EXERCISE AIM: Copy each line that contains the string "shadow", taking them from the material.

MATERIALS PROVIDED:
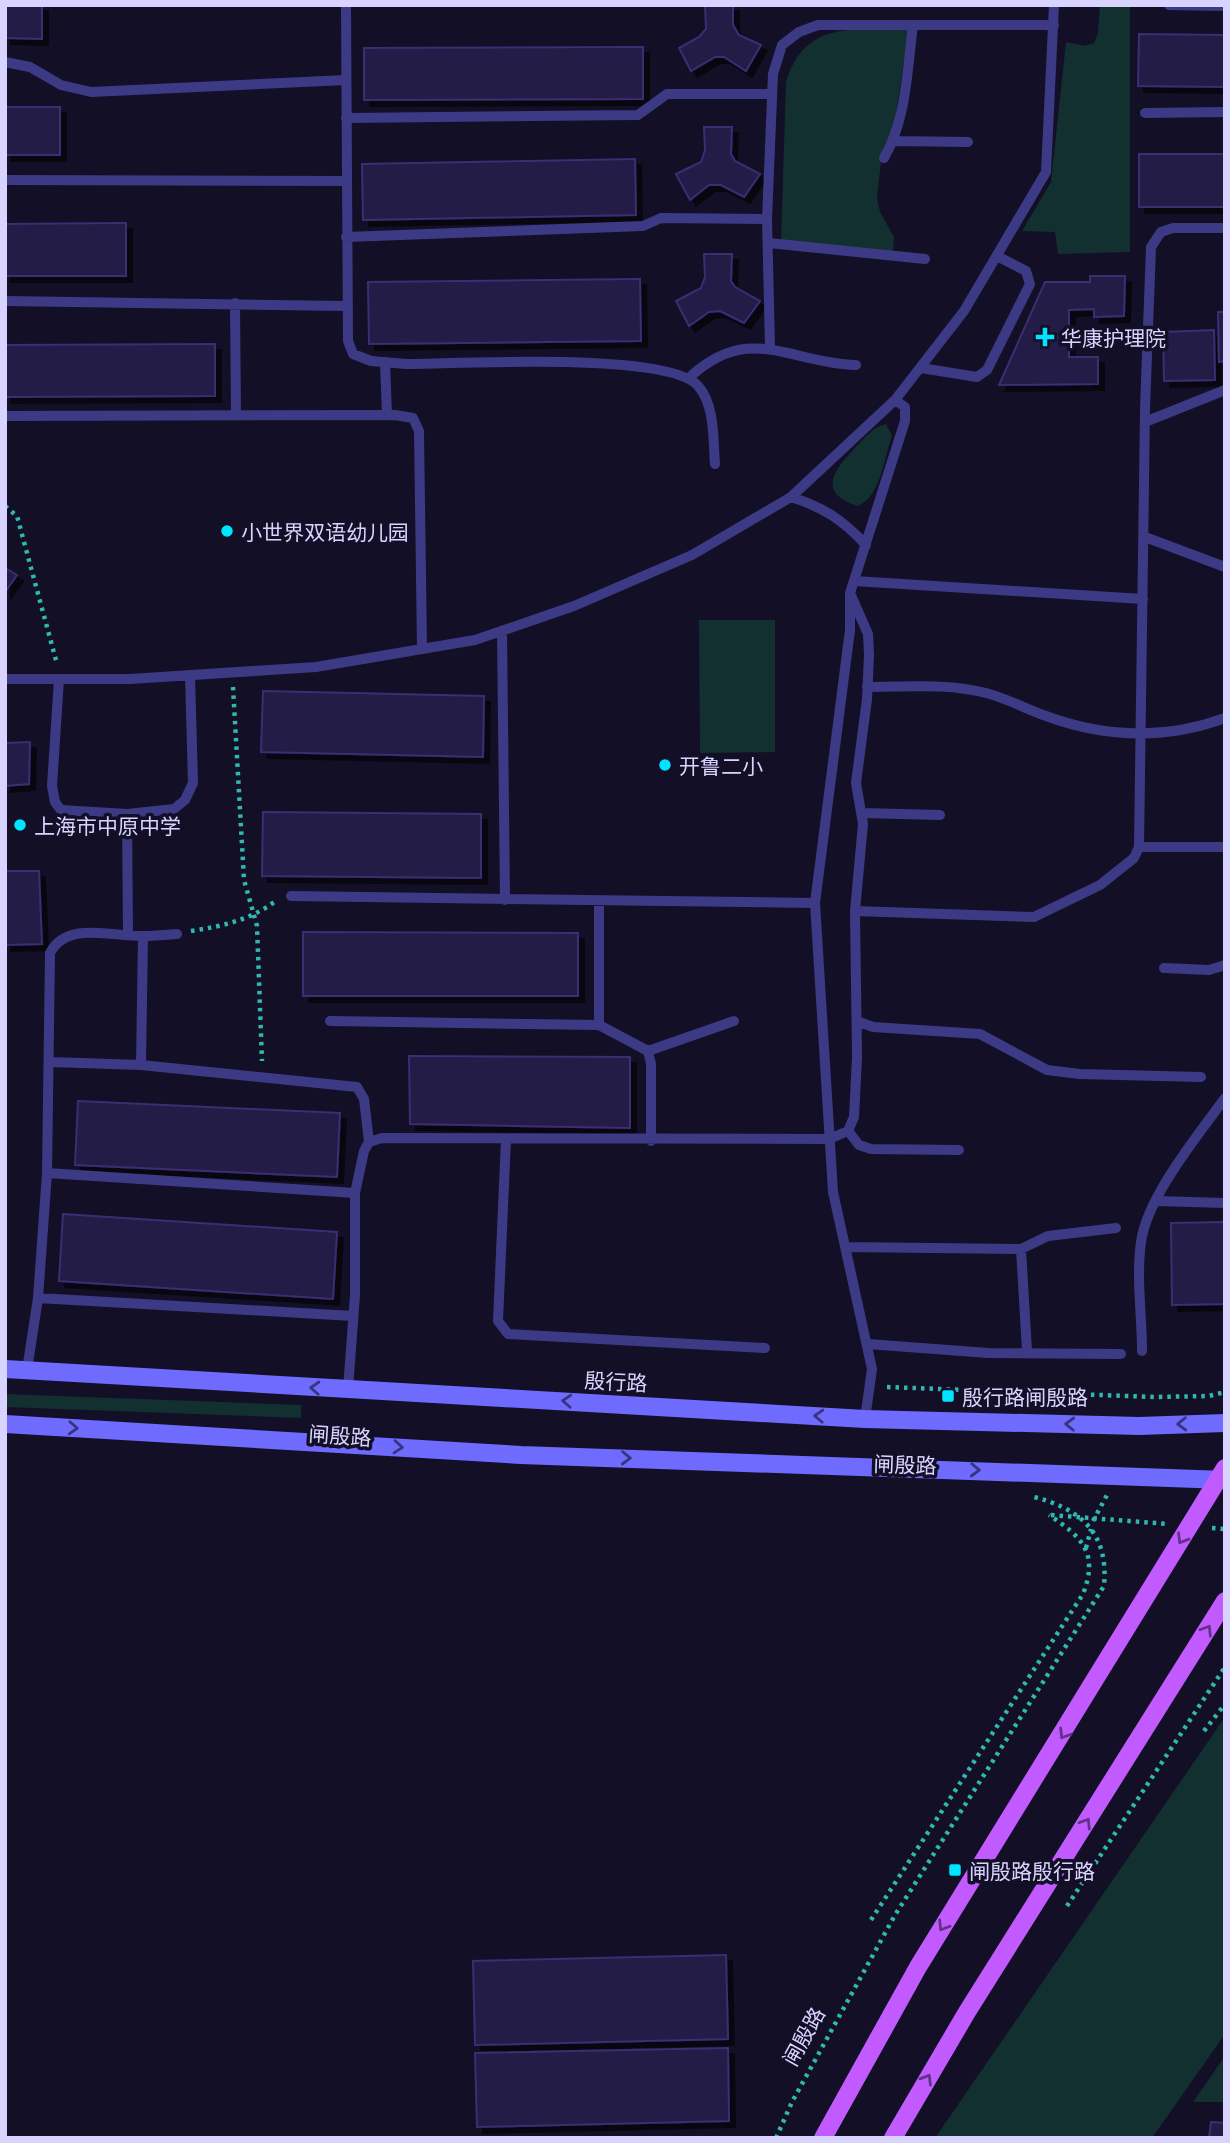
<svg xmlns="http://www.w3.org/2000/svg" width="1230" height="2143" font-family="'Exo 2','Noto Sans SC',sans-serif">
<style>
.green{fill:#12302f}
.building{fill:#241b47;stroke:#3b2d73;stroke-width:2;filter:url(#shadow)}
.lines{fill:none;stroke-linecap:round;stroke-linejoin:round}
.path{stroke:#2fb8b0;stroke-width:4.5;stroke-dasharray:3.5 5;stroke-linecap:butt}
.lane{stroke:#3d3a85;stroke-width:10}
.secondary{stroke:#6f6bff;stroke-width:18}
.primary{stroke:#c25bff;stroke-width:18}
.oneway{stroke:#38347d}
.oneway2{stroke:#623188}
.poi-dot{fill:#00e5ff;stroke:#130f26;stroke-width:2.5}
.labels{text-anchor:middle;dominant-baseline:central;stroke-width:7;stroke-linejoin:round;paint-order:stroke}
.poi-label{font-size:21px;fill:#d9d4ff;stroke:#130f26;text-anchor:start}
.street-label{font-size:21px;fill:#d9d4ff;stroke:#130f26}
</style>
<defs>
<filter id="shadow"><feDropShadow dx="6" dy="6" stdDeviation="0" flood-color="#0009"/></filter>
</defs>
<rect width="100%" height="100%" fill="#130f26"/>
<!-- green -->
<path class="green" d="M1100,5H1130V252L1058,254L1055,232L1022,231L1051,182L1066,42L1085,46L1094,43L1098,33Z
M909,28L894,126L882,153L877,198L880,212L894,237L893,252L781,242L786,82C805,19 854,31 909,28Z
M886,424L892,436C884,458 881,496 858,506C816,493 834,470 855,448C865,438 872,427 886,424Z
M699,620H775V752L700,753Z
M5,1394L301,1405V1418L5,1407Z
M1225,1717V2034L1152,2138H935Z
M1225,2056V2102H1193Z"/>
<!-- building -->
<path class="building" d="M5,5H42V39L5,38Z
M705,5H733V25L739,35L761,45L746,71L724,57H715L691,71L679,48L699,37L706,29Z
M1139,34L1225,35V87L1138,86Z
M643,47V99L364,100V48Z
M5,107H60V155H5Z
M704,127H732L731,154L735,161L760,174L744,197L721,185H709L690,200L676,174L701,162L705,150Z
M1139,154H1225V207H1139Z
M635,159L636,215L363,220L362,164Z
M126,223V276H5V224Z
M704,254H732L731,281L735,287L760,301L744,323L720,311L709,312L689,326L676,301L701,288L705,277Z
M1090,276H1125L1124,316L1094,317V309L1069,310V357H1098V384L999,385L1045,282H1090Z
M640,279L641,341L369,344L368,282Z
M1218,312H1225V361L1219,362Z
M1214,330L1215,380L1164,381L1163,332Z
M215,344V396L5,397V345Z
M5,568L17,575L5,592Z
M263,691L484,696L483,757L261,752Z
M30,742L29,784L5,786V743Z
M263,812L481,814V878L262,876Z
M5,871H39L42,944L5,945Z
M303,932L578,933V996H303Z
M409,1056L630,1057V1128L410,1124Z
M78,1101L340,1113L337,1177L75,1165Z
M63,1214L337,1232L333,1299L59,1281Z
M1225,1222V1304L1172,1305L1171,1223Z
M726,1955L728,2039L475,2045L473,1961Z
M728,2048L729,2121L477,2127L475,2053Z
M1211,2122L1225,2123V2138H1209Z"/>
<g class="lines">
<!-- path -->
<path class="path" d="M5,506L17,516L57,664
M233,687L244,880L257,926L262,1061
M191,931C223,926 251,920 277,900
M887,1387L1154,1397L1209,1396L1225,1392
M1051,1515L1168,1524
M1093,1521L1107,1495
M1212,1528L1225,1529
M1086,1548L1091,1529
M1204,1731L1225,1704
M1067,1906L1225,1667
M871,1920L1083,1594C1099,1553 1082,1537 1049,1515
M776,2138L792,2102L895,1915L1104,1586C1109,1532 1080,1508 1030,1496"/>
<!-- lane -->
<path class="lane" d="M346,5L348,341L353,354L371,361L406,364C457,364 672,351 699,387C715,406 713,440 715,464
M1169,5L1225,6
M5,62L30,67L61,85L91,92L346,80
M1145,113L1225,112
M346,118L638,115L667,94H772
M894,141L968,142
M884,158C907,118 907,70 913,25
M5,180L346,181
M346,237L643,226L661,218L767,219
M769,243L925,259
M5,301L347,306
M235,303L236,415
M770,347L767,219L773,74L782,45L799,32L818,25H1054
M385,362L387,415
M921,368L977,377L987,370L1030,284L1026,271L997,256
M690,377C750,322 789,363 856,365
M5,416L395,415L413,418L419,431L422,649
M1145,422L1225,390
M791,497C823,507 843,520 866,545
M1145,537L1225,567
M854,581L1143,599
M502,631L505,900
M5,679H130L316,667L475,640L574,606L692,555L791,497L895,400L964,311L1046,172L1054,5
M59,679L52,786L55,802L61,810L127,814L174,809L185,800L193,783L190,675
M867,687C906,687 948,683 986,693C1006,698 1026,709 1046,716C1106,738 1165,740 1225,718
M862,813L940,815
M127,814L128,935
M1139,847H1225
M291,896L815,903
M599,901V1025
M855,911L1034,917L1100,885L1134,858L1139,847L1145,409L1151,247L1161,232L1173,228H1225
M177,934C165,935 154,936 143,936C113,937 67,920 50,953L47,1173L38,1298L353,1316
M1164,968L1209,970L1225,965
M330,1021L599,1025L648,1051L651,1064V1141
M857,1021L873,1027L980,1034L1047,1070L1080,1074L1201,1077
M648,1051L734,1021
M50,1062L141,1065L357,1087L364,1099L369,1142
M141,1065L143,936
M848,1131L859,1145L871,1149L959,1150
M506,1139L498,1321L508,1334L765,1348
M47,1173L355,1193
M1157,1201L1225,1203
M846,1247L1021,1249L1048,1236L1116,1228
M1021,1249L1027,1351
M868,1344L988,1353L1121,1354
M1142,1351C1142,1316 1136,1277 1141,1242C1147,1197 1198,1135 1225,1098
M27,1370L38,1298
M348,1389L355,1295V1193L364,1151L369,1142L382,1138L829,1139L848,1131L854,1117L857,1057L855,911L863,824L856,783L867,699L869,655L868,634L850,593
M865,1419L872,1369L833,1192L815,903L850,630V593L905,421V407L895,400"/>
<!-- secondary -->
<path class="secondary" d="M5,1369L865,1419L1139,1426L1225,1423
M5,1424L521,1455L1225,1480"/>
<!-- primary -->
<path class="primary" d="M823,2138L918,1967L1225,1468
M893,2138L967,2012L1225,1601"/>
</g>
<!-- one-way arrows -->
<defs><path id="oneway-chevron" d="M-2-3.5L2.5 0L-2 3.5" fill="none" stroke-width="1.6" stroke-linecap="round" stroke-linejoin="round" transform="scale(1.75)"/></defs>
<g class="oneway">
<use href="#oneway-chevron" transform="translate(315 1388) rotate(-177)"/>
<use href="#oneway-chevron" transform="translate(567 1401) rotate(-177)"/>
<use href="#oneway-chevron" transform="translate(819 1416) rotate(-177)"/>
<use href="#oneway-chevron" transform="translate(1070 1424) rotate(-178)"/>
<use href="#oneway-chevron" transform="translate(1182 1424) rotate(178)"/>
<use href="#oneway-chevron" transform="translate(73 1428) rotate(3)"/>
<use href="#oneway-chevron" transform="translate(398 1447) rotate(4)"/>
<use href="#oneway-chevron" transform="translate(626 1458) rotate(2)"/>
<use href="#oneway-chevron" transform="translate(975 1470) rotate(2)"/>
</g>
<g class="oneway2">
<use href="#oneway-chevron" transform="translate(1182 1539) rotate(121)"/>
<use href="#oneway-chevron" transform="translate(1207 1630) rotate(-58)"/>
<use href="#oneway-chevron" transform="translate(1064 1734) rotate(122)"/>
<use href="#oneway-chevron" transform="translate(1086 1823) rotate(-58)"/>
<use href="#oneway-chevron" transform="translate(943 1926) rotate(122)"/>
<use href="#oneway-chevron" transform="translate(927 2079) rotate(-59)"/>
</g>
<!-- markers -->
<g class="poi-dot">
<path d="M1041.5 326.5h7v7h7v7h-7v7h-7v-7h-7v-7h7z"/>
<circle cx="227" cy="531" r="7"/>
<circle cx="665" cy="765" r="7"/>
<circle cx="20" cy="825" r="7"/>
<rect x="941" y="1389" width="14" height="14" rx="3.5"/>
<rect x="948" y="1863" width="14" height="14" rx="3.5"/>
</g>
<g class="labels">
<!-- poi labels -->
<g class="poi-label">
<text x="1061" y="337">华康护理院</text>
<text x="241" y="531">小世界双语幼儿园</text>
<text x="679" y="765">开鲁二小</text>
<text x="34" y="825">上海市中原中学</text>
<text x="962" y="1396">殷行路闸殷路</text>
<text x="969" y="1870">闸殷路殷行路</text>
</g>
<!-- street labels -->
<g class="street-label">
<text transform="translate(616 1381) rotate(3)">殷行路</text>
<text transform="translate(340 1435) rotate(4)">闸殷路</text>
<text transform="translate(905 1464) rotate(2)">闸殷路</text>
<text transform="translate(803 2036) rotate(-61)">闸殷路</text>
</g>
</g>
<!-- border -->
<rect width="1230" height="2143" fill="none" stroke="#d9d4ff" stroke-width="14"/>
</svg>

TASK RESULT:
.building{fill:#241b47;stroke:#3b2d73;stroke-width:2;filter:url(#shadow)}
<filter id="shadow"><feDropShadow dx="6" dy="6" stdDeviation="0" flood-color="#0009"/></filter>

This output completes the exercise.